How to put constrain while minimising loss function

I am trying to minimise the mse loss with constrain loss but constrain was increasing instead of decreasing.then i tried to only minimise constrain then it throw following error.

class Edge_Detector(nn.Module):
  def __init__(self,kernel_size,padding):

  def forward(self,x):
    return x

  def loss(self,x,y):
    #print('mse_loss :  ',loss_mse)
    #print('constrain_loss  : ',loss_constrain)
    return loss_constrain

#Error Message:
RuntimeError                              Traceback (most recent call last)
<ipython-input-67-28b5b5719682> in <module>()
----> 1 learn.fit_one_cycle(15, 5e-2)               #training for 4 epochs with lr=1e-3

13 frames
/usr/local/lib/python3.6/dist-packages/torch/autograd/ in backward(tensors, grad_tensors, retain_graph, create_graph, grad_variables)
    130     Variable._execution_engine.run_backward(
    131         tensors, grad_tensors_, retain_graph, create_graph,
--> 132         allow_unreachable=True)  # allow_unreachable flag

RuntimeError: element 0 of tensors does not require grad and does not have a grad_fn

I have never seen a constraint like that, but from that loss_constraint it appears that you want sobelx and sobely weights to be orthagonal?

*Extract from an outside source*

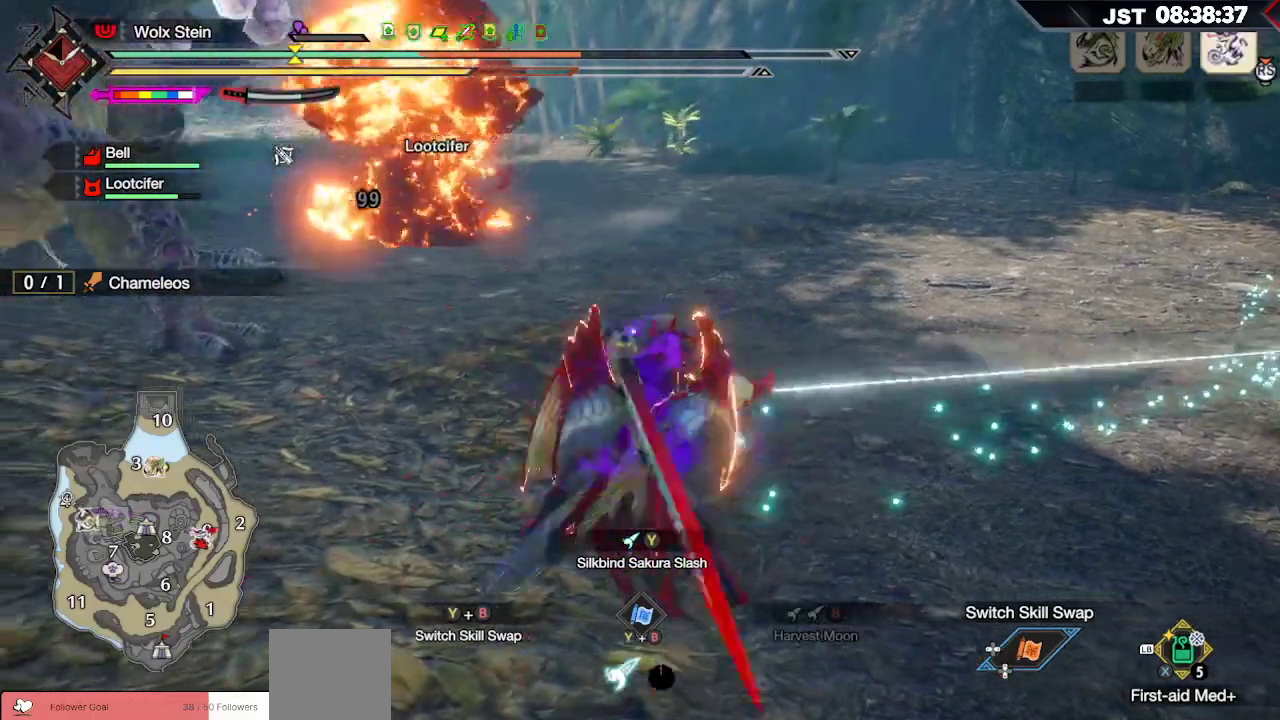
{"buttons": [], "left_stick": "up-left", "right_stick": "left", "events": [[267, "right_stick", "left"]]}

My guess is that this isn’t allowed because the gradients would need to be based off some output as opposed to the weights themselves.

What you might be able to do is run some input through sobelx and sobely and then constrain their outputs to be orthogonal

Hi Sunil!

Your use of .data “breaks the computation graph,” so that no gradients are
backpropagated through loss_constrain. Therefore, when you only minimize
loss_constrain you get the reported error. When you also minimize
loss_mse (assuming that loss() returns total_loss) you do have gradients
that connect total_loss to your model parameters, so the error goes away.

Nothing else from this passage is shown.